Non-adherence is not a minor inconvenience. Poor home exercise adherence is associated with more frequent falls, greater emergency and inpatient healthcare use following fall-related injuries, and meaningfully worse rehabilitation outcomes overall. The dose requirements for effective falls prevention are already high: the Cochrane review by Sherrington et al. (2019) established that three or more hours of balance-specific training per week is the threshold at which exercise has its greatest impact on reducing falls in older adults at risk. When home exercise adherence is poor, that threshold is never reached — and the intervention fails not because the science is wrong, but because the delivery model assumes something that isn’t reliably there.

This article examines three distinct but deeply connected reasons why home exercise adherence breaks down — including two that consistently surprise both families and clinicians — and what the evidence tells us about what changes things.

The Adherence Numbers Nobody Talks About

Sixty-five per cent sounds passable until you look at what’s behind it.

In the Teng et al. study, only 12 of the 60 participants whose data was analysed — 20% — completed every prescribed session over six weeks. Five participants, roughly 8%, did not attempt the programme at all. The rest were spread across a spectrum of partial completion, and the overall trend was downward. Week one saw the highest engagement. By week six, the number of participants doing little or nothing had grown considerably.
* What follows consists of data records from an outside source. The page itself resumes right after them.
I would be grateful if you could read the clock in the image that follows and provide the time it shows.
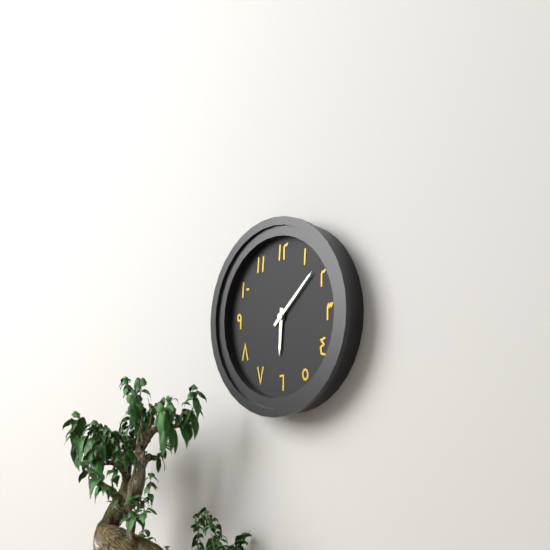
6:08
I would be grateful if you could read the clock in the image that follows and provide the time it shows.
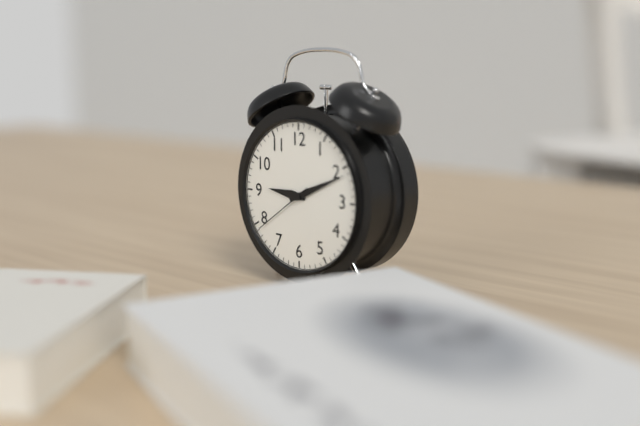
9:11:39
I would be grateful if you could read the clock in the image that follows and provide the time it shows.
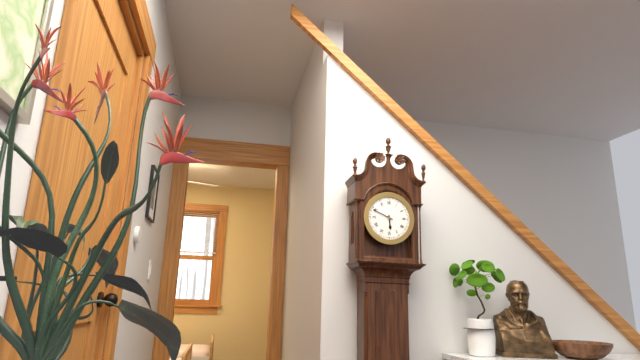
5:49
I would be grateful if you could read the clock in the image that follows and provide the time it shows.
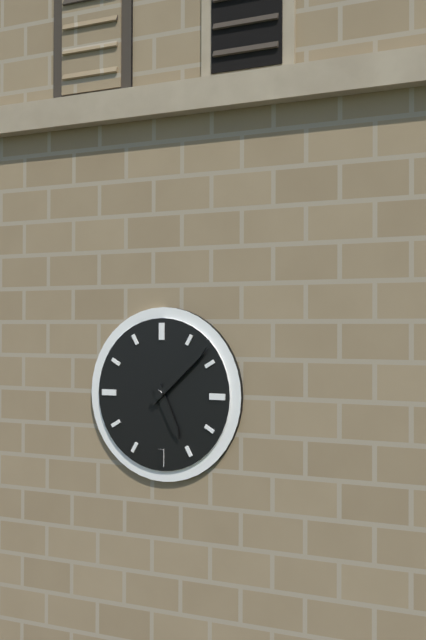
5:08
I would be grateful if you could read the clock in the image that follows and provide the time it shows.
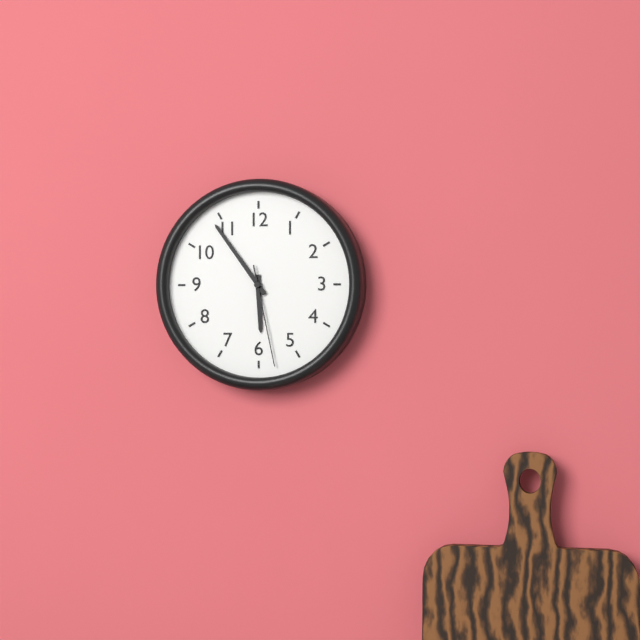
5:54:28
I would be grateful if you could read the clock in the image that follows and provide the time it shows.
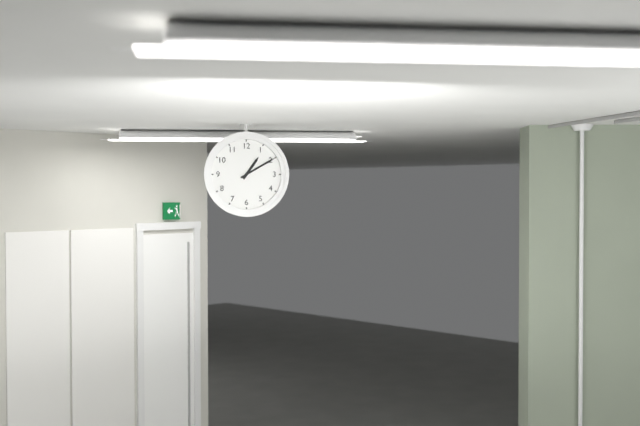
1:10
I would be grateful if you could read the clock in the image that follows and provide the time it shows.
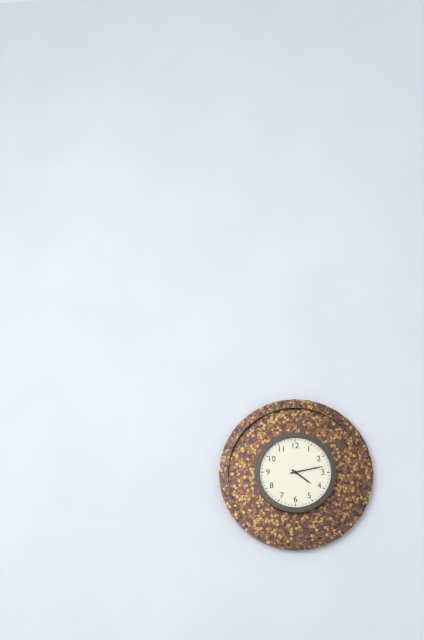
4:13
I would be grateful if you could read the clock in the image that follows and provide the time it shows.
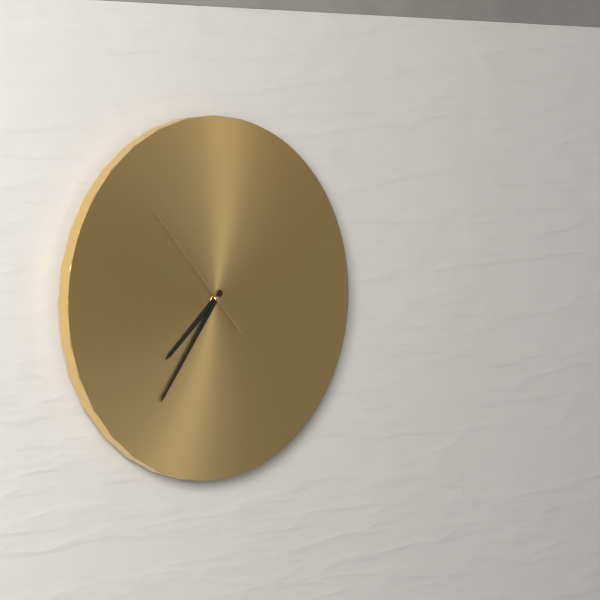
7:36:53
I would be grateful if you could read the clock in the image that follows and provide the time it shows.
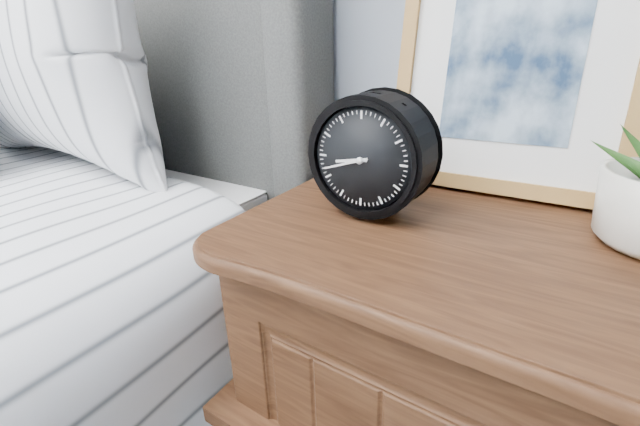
8:42
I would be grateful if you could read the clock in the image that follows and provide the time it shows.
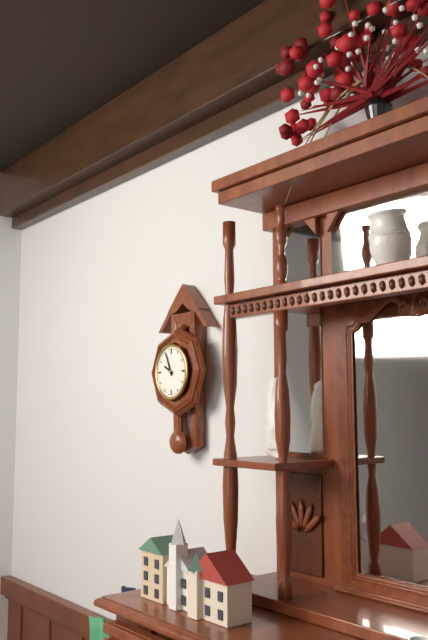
9:56
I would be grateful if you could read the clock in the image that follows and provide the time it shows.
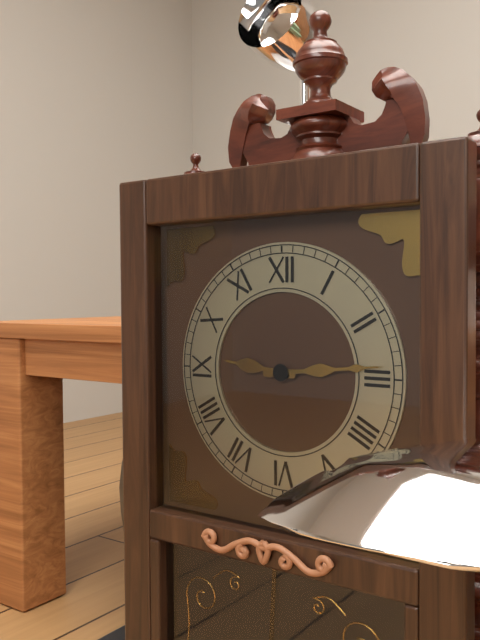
9:14
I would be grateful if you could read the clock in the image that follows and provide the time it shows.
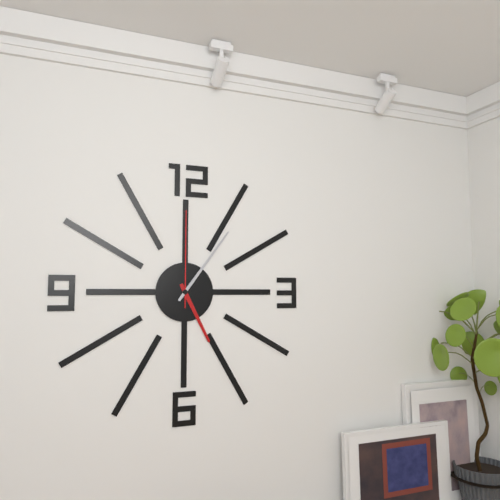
5:06:00
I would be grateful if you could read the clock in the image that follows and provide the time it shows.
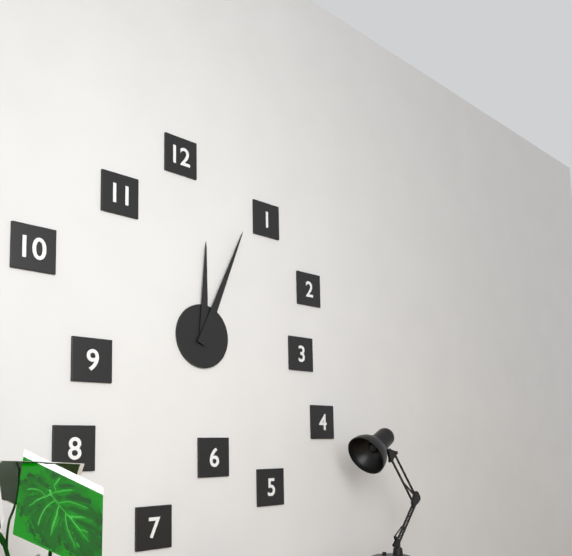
12:04
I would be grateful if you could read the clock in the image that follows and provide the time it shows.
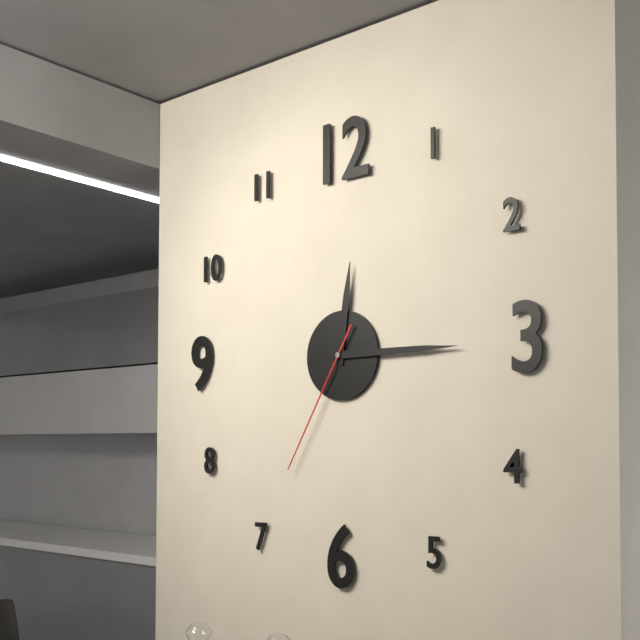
12:15:35
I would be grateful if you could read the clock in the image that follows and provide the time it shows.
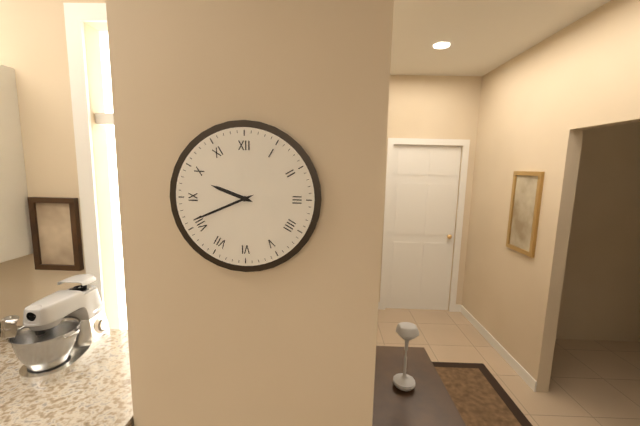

This trajectory is consistent with what the broader literature on home exercise adherence shows. Initial engagement is often reasonable; it is the maintenance of that engagement, without the structure and accountability of supervised appointments, that fails. In clinic or hospital settings, there are fixed times, a therapist observing, a shared expectation of effort. None of those structures transfer automatically into the home. Once the patient is on their own — with a programme sheet, a diary, and the general understanding that they should be exercising — the system relies on internal motivation, formed habits, and available support. None of those can be assumed to be in place.

What the Teng et al. research adds is a granular picture of what this looks like in a real-world multi-ethnic Asian population, following an outpatient pathway that closely mirrors what many older adults in this region actually experience. These were not people who had been discharged without instruction. They were active participants in a physiotherapy programme, attending regular follow-up appointments, with a tailored exercise programme in hand. The adherence gap appeared anyway.

That matters, because it means the solution is not simply better exercise design, or more detailed instruction at the initial appointment. The problem sits elsewhere.

The Three Predictors of Home Exercise Adherence — and Two That Will Surprise You

Rather than documenting the adherence gap and stopping there, the Teng et al. study set out to understand who follows through and who doesn’t. Thirty-one possible predictor variables were tested — covering sociodemographic characteristics, clinical factors, programme specifics, physical performance, and psychosocial measures. Three emerged as significant in the final multivariable model. Two of them challenge the assumptions most people carry about this population.

Number of medications taken

The first counterintuitive finding: participants taking more medications were more likely to adhere to their home exercise programme.

The instinctive assumption runs the other way. A high medication burden suggests greater health complexity, more competing demands on attention and energy, and less capacity to take on another set of requirements. But the Teng et al. researchers propose a more nuanced explanation, drawing on what is known as the Health Belief Model. People carrying a heavier clinical load tend to be more acutely aware of their own vulnerability. They have attended more appointments, had more direct conversations about the consequences of deterioration, and experienced more concretely what poor health costs. For them, the prescribed exercises are not a precautionary suggestion from a clinician they may or may not see again. They are part of a picture they understand to be serious.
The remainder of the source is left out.